A reação maior ocorreu na segunda (10), quando os três principais diários russos, Kommersant, Vedomosti e RBK, publicaram primeiras páginas idênticas com a frase “Eu sou/Nós somos Ivan Golunov”.
“Isso nunca aconteceu na história russa recente. Putin foi obrigado a mudar de tática”, disse por email o jornalista Nikolai Sokolov.

Com efeito, o porta-voz Peskov mudou o tom nesta terça (11) cedo, dizendo em seu briefing diário que “talvez houvesse erros” na condução do caso. À tarde, o fim do processo contra o jornalista foi anunciado pelo ministro do Interior, Vladimir Kolokostsev.

Os dois policiais que armaram o flagrante contra Golunov, disse Kolokostsev à agência russa Tass, foram suspensos e tiveram recomendação de demissão feita a Putin. O site Meduza comemorou a liberdade do repórter, dizendo que “algo incrível aconteceu”.

Golunov foi a uma delegacia retirar um bracelete eletrônico e, ao sair, foi aplaudido pelos jornalistas. "Eu vou continuar meu trabalho porque preciso justificar a confiança colocada em mim", disse, chorando, segundo agências de notícias. Ele disse esperar que seu caso se torne um exemplo para evitar novas armações contra jornalistas pela polícia do país.

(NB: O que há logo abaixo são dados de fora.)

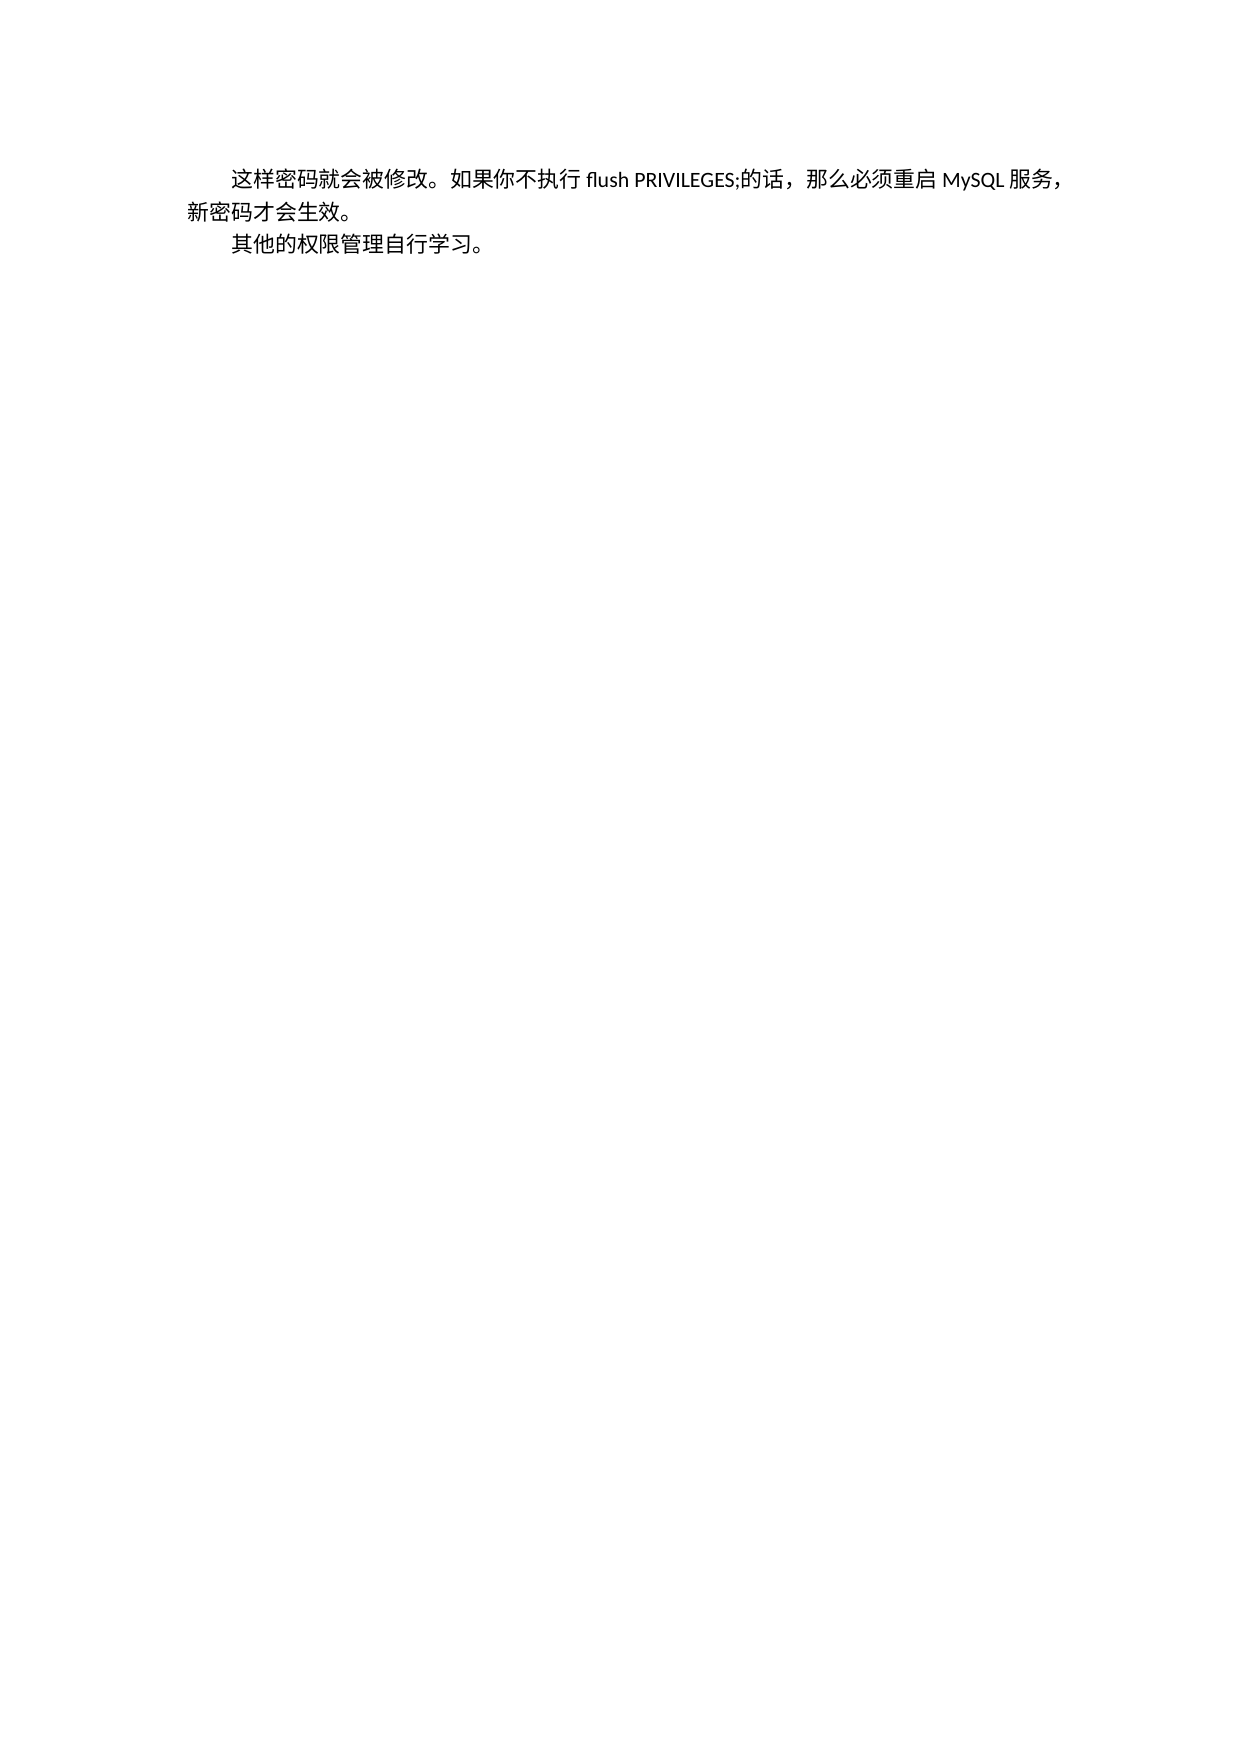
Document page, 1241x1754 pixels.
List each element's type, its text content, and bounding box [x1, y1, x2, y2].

text 其他的权限管理自行学习。 [187, 227, 1053, 259]
text 这样密码就会被修改。如果你不执行flush PRIVILEGES;的话，那么必须重启MySQL服务，新密码才会生效。 [187, 162, 1053, 227]
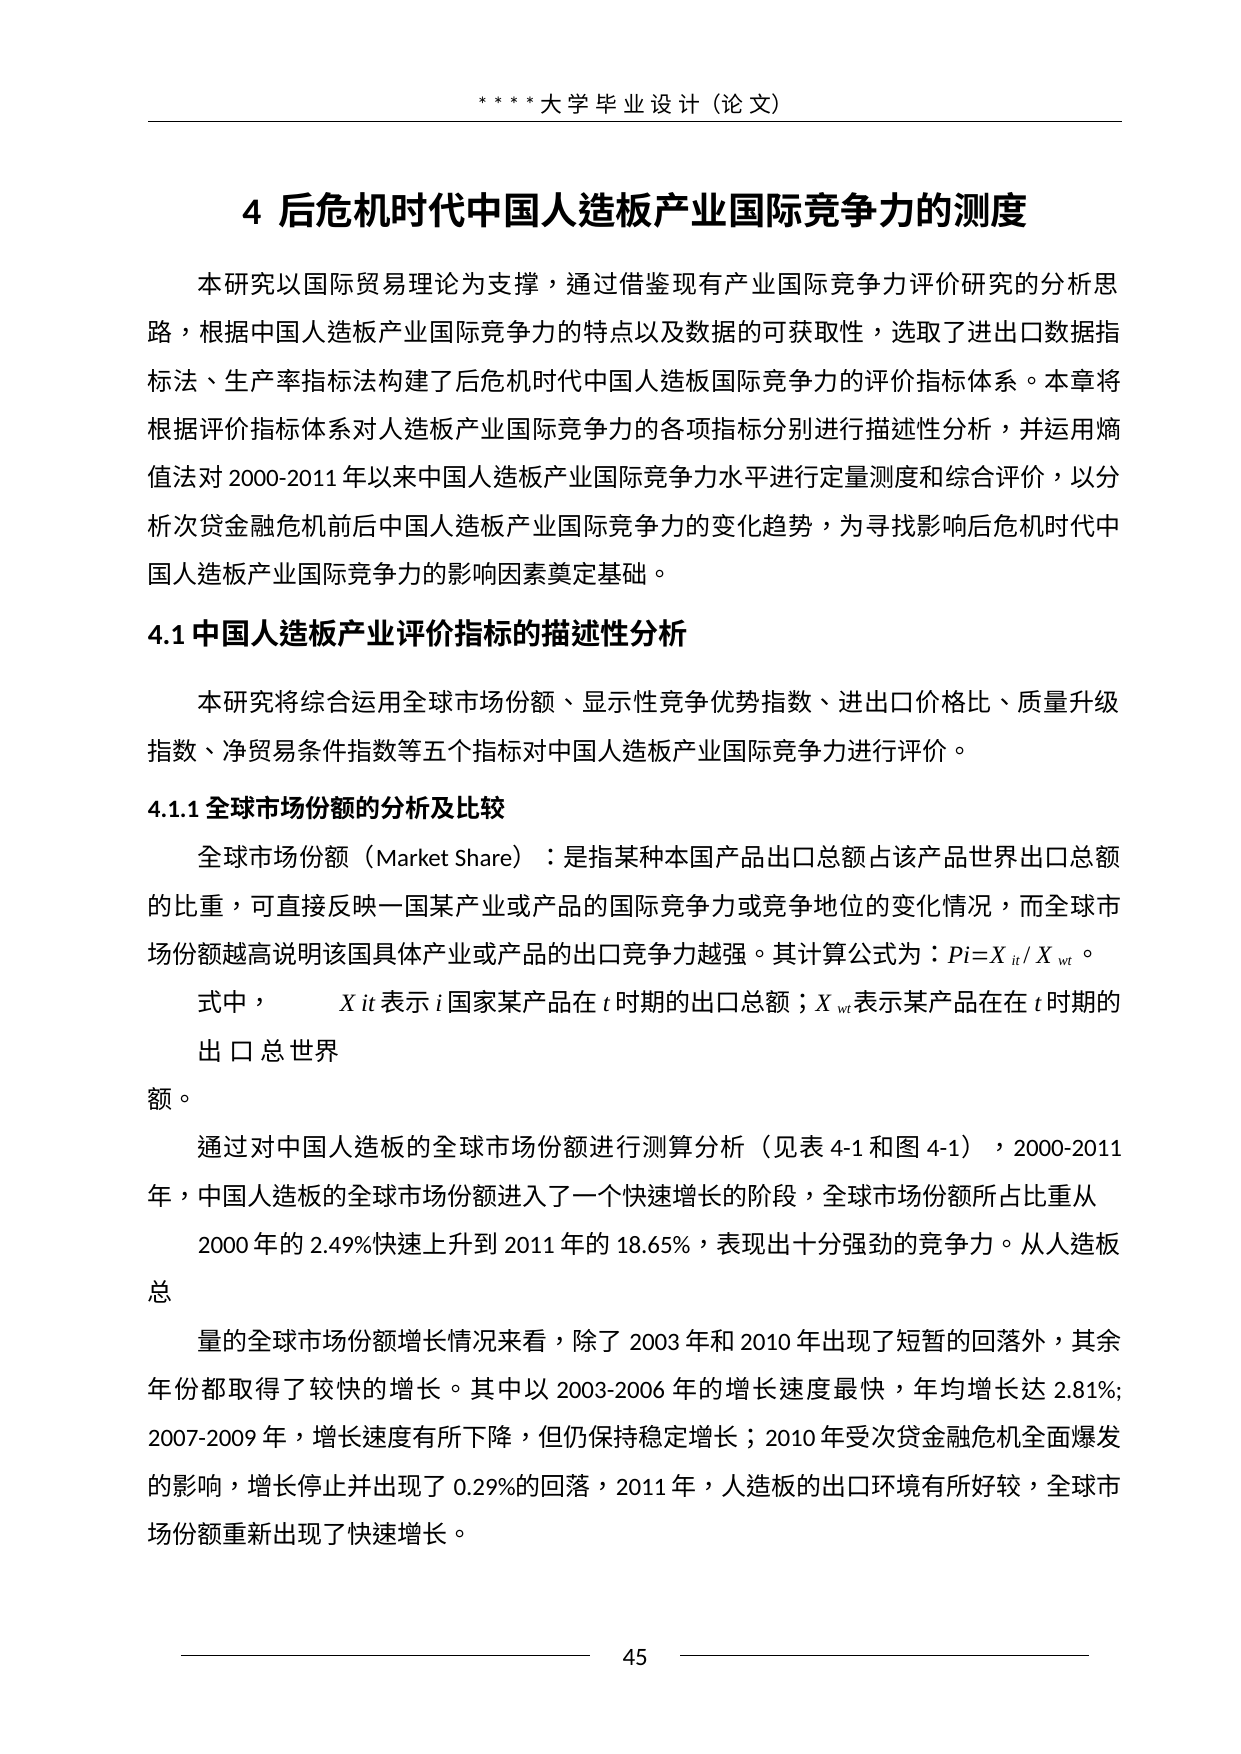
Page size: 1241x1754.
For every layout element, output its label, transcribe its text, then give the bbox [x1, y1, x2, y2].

text 2000年的2.49%快速上升到2011年的18.65%，表现出十分强劲的竞争力。从人造板总 [148, 1211, 1122, 1308]
text 全球市场份额（Market Share）：是指某种本国产品出口总额占该产品世界出口总额的比重，可直接反映一国某产业或产品的国际竞争力或竞争地位的变化情况，而全球市场份额越高说明该国具体产业或产品的出口竞争力越强。其计算公式为：PiX it / X wt 。 [148, 824, 1122, 969]
text X it表示i国家某产品在t时期的出口总额；X wt表示某产品在在t时期的世界 [289, 969, 1122, 1066]
subtitle 4.1.1 全球市场份额的分析及比较 [148, 790, 1122, 824]
text 通过对中国人造板的全球市场份额进行测算分析（见表4-1和图4-1），2000-2011年，中国人造板的全球市场份额进入了一个快速增长的阶段，全球市场份额所占比重从 [148, 1114, 1122, 1211]
subtitle 4.1 中国人造板产业评价指标的描述性分析 [148, 614, 1122, 653]
text 本研究将综合运用全球市场份额、显示性竞争优势指数、进出口价格比、质量升级指数、净贸易条件指数等五个指标对中国人造板产业国际竞争力进行评价。 [148, 669, 1122, 766]
text 量的全球市场份额增长情况来看，除了2003年和2010年出现了短暂的回落外，其余年份都取得了较快的增长。其中以2003-2006年的增长速度最快，年均增长达2.81%; 2007-2009年，增长速度有所下降，但仍保持稳定增长；2010年受次贷金融危机全面爆发的影响，增长停止并出现了0.29%的回落，2011年，人造板的出口环境有所好较，全球市场份额重新出现了快速增长。 [148, 1308, 1122, 1549]
text 出口总额。 [148, 1018, 285, 1114]
subtitle 4 后危机时代中国人造板产业国际竞争力的测度 [148, 183, 1122, 235]
text 式中， [148, 969, 285, 1018]
text 本研究以国际贸易理论为支撑，通过借鉴现有产业国际竞争力评价研究的分析思路，根据中国人造板产业国际竞争力的特点以及数据的可获取性，选取了进出口数据指标法、生产率指标法构建了后危机时代中国人造板国际竞争力的评价指标体系。本章将根据评价指标体系对人造板产业国际竞争力的各项指标分别进行描述性分析，并运用熵值法对2000-2011年以来中国人造板产业国际竞争力水平进行定量测度和综合评价，以分析次贷金融危机前后中国人造板产业国际竞争力的变化趋势，为寻找影响后危机时代中国人造板产业国际竞争力的影响因素奠定基础。 [148, 251, 1122, 589]
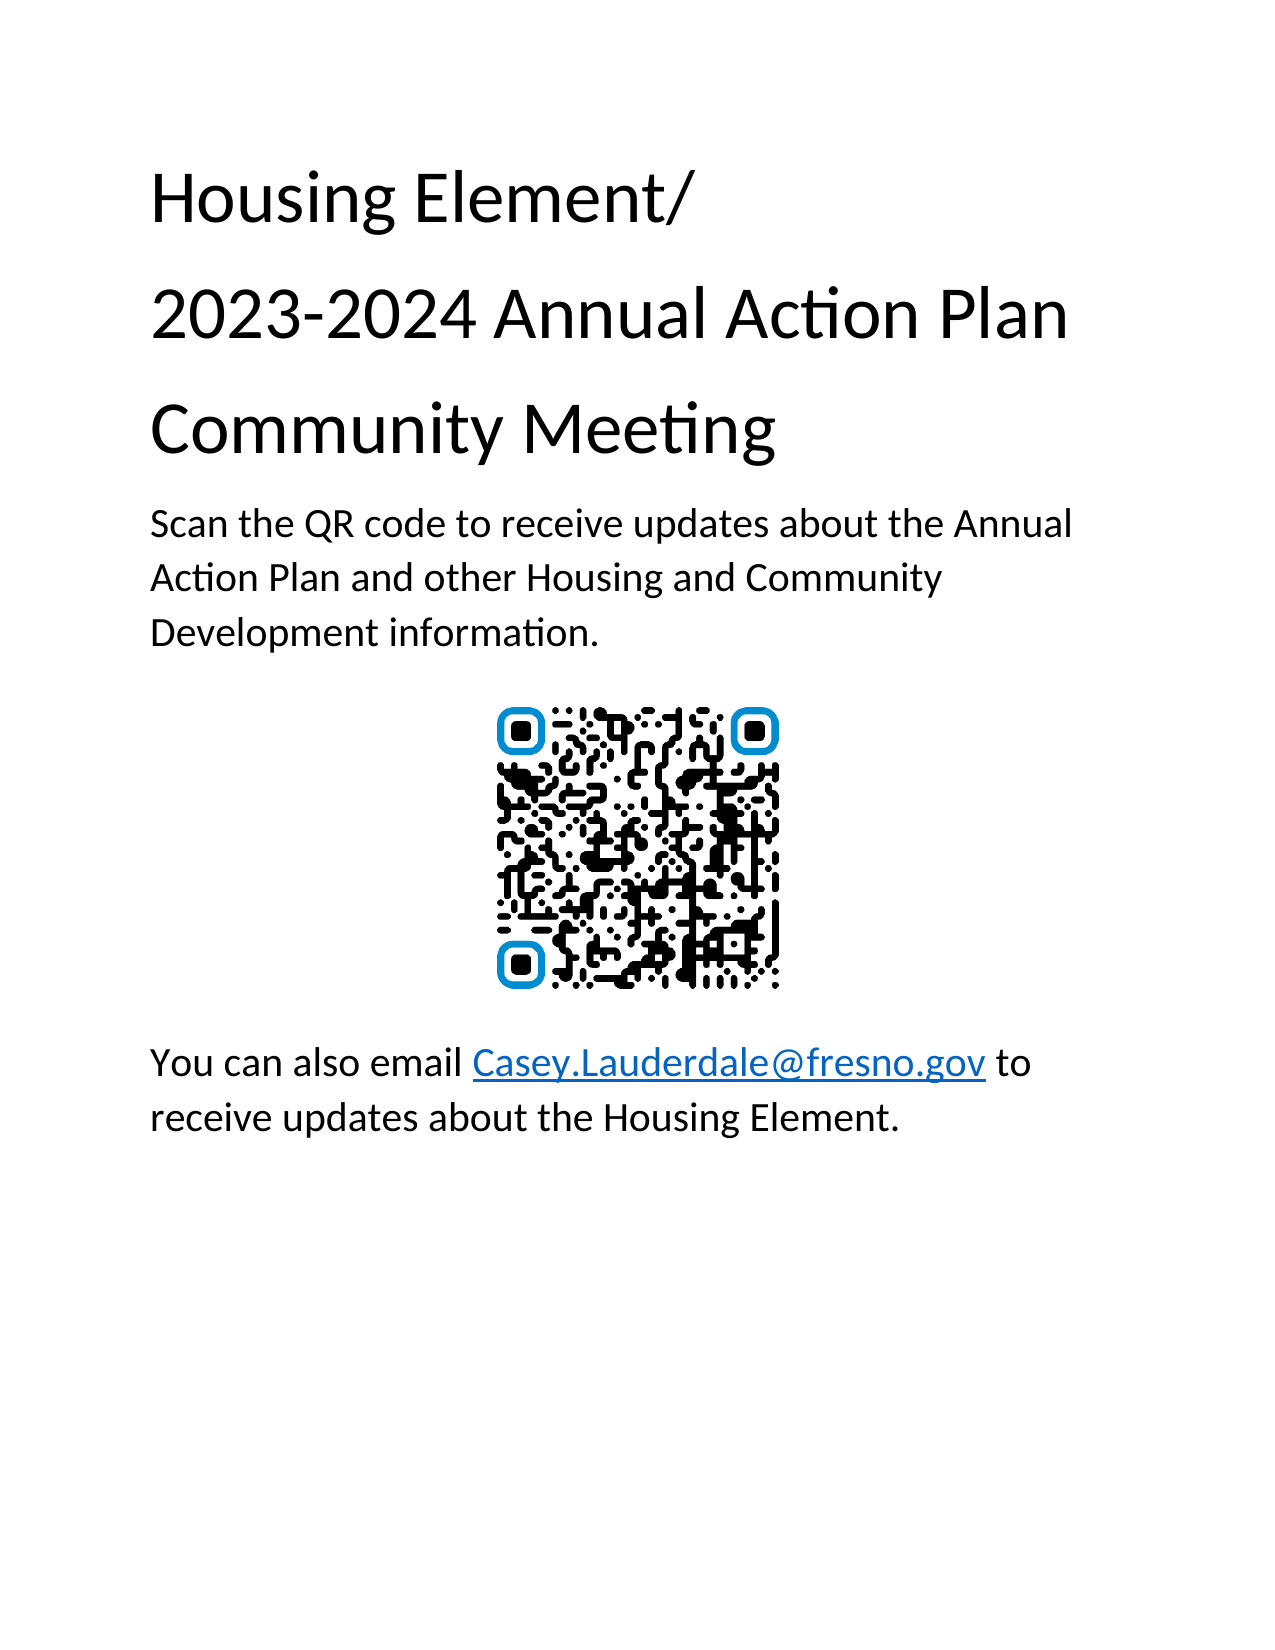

Como não havia se manifestado diretamente, Putin ainda pode colher benefícios pela rápida e inaudita mudança de humor de seu governo. Recentemente, ele vinha orientando um maior rigor contra abusos cometidos por agentes de segurança, visando justamente melhorar sua imagem junto à classe média urbana de grandes centros.

O presidente está no ponto mais baixo de sua popularidade em anos. Ainda é alta, na casa dos 60%, mas longe dos 90% que amealhou após a anexação da Crimeia em 2014. Há uma conjunção de razões para a perda da confiança nele: a contínua crise econômica, a ossificação do sistema político e, desde o ano passado, uma impopular reforma da Previdência que elevou a idade mínima de aposentadoria.

Jornalistas como Dagaeva e Sokolov acreditam que o caso Golunov pode marcar uma virada na difícil vida da classe na Rússia de Putin. As redes de TV principais são estatais ou controladas por magnatas próximos do Kremlin, e a imprensa ainda independente se concentra em jornais e sites, usualmente sob a pressão de ameaças de processos —ou coisa pior.

Assassinatos de repórteres que incomodam estruturas de poder são notórios no país, como o caso de Anna Politkovskaia, que investigava corrupção em 2006. Segundo o Comitê para Proteção de Jornalistas, 28 profissionais foram assassinados na Rússia desde 2000 —em comparação, foram 34 no Brasil.

Não compartilha avaliação otimista o colunista Leonid Berchidski, em artigo online no jornal The Moscow Times. “É uma vitória para os propagandistas suaves sobre a elite dos serviços de segurança, que vêm dificultando a ideia de vender a Rússia como um país normal no exterior. Mas não vamos nos mover nem um pouco rumo à normalidade”, disse.